According to the official, the FDA is attracted to the consortium because “they need to be more aggressive in signal detection, in getting these [SAE] reports in and figuring out what’s happening” so they can determine what steps to take.
 
The official said the agency is becoming “more and more conservative” to the point where “if you have one, two, three cases of severe hepatotoxicity out of millions who have been treated, [then] you’re getting a Black Box warning.”
 
The official said hepatotoxicity has been “the single-most common reason to pull a drug off the market.”
 
The Serious Adverse Events Consortium isn’t the only federal initiative aimed at improving drug safety. The Critical Path is also linking the Association of Clinical Research Organizations with the Clinical Data Interchange Standards Consortium to form the Clinical Data Acquisition Standards Harmonization project.
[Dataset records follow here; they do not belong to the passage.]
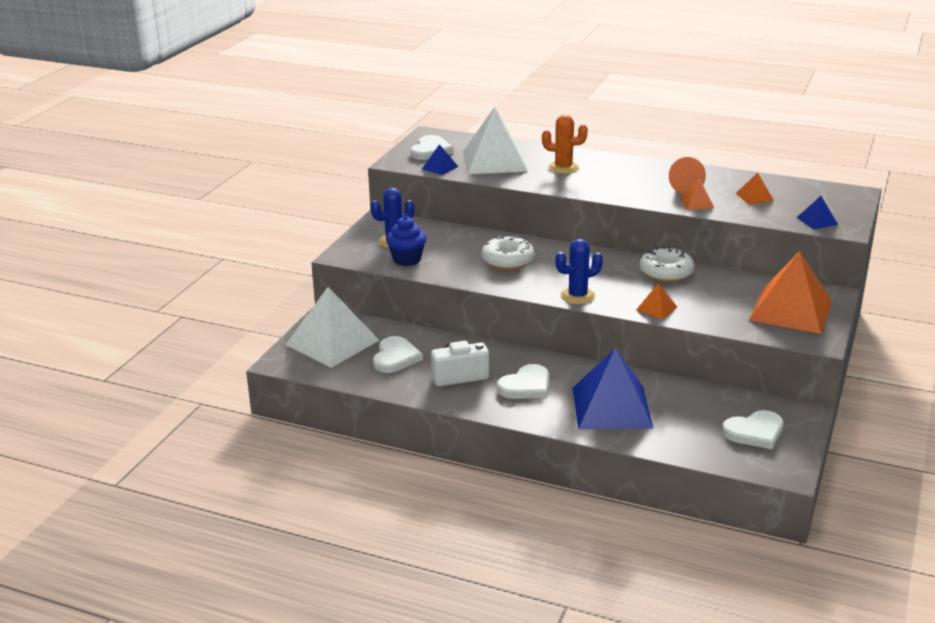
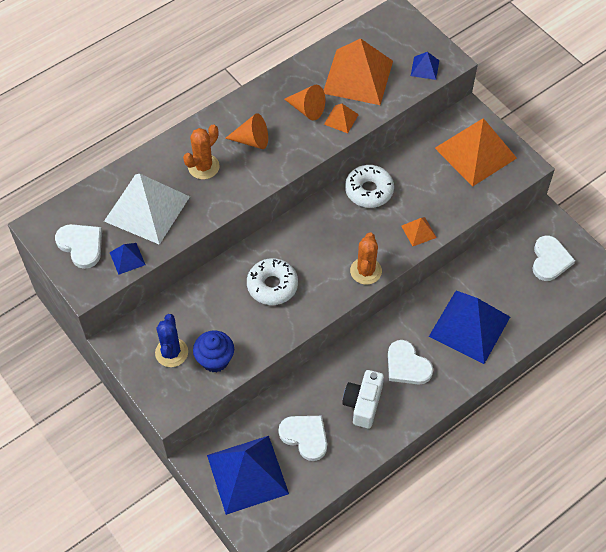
camera: 60 degrees left, 30 degrees up
white pyramid [286,287,380,368] -> blue pyramid [207,436,289,515]
white heart [497,364,549,399] -> white heart turned 150 degrees clockwise [388,340,433,385]
blue cactus [555,239,603,304] -> orange cactus [350,232,382,285]
orange pyramid [736,172,774,204] -> orange pyramid [323,38,393,105], size x2.28
none -> orange cone [225,113,268,149]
This new group would be charged with “developing sample case report forms for reporting adverse events,” according to a National Institutes of Health summary of a Roadmap steering committee meeting that took place last December.
 
According to the summary, the Office of Critical Path Programs, which will oversee the Serious Adverse Events Consortium, directs other similar initiatives. The summary said the office is a “cross-cutting coordination and harmonization [center] of all the centers within the FDA. Areas of focus in this effort are bioinformatics and data standards, biomarkers, establishing public-private partnerships, and developing guidance and regulations.”
 
Rachel Behrman, director of the Office of Critical Path Programs, spoke at the steering committee meeting. According to the meeting summary, she said other alliances under its aegis include the ECG Warehouse, which is a partnership between the FDA and electrocardiography product maker Mortara Instruments; the Oncology Biomarker Qualification Initiative, which pairs the FDA with the National Cancer Institute and the Centers for Medicaid and Medicare Services; the Biomarker Consortium, which brings together the FDA, the NIH, the Pharmaceutical Research and Manufacturers of America; and a Memorandum of Understanding between the FDA and NCI to create the Federal Investigator Registry of Biomedical Information Research Data, or FIREBIRD, “which will enable clinical investigators, NCI, FDA, and industry entities sponsoring clinical trials of investigational drugs to manage clinical investigator information electronically in a fully secure manner," according to the MOU.
 
Behrman did not respond to multiple telephone calls seeking comment for this article. An FDA spokesperson was not immediately able to respond.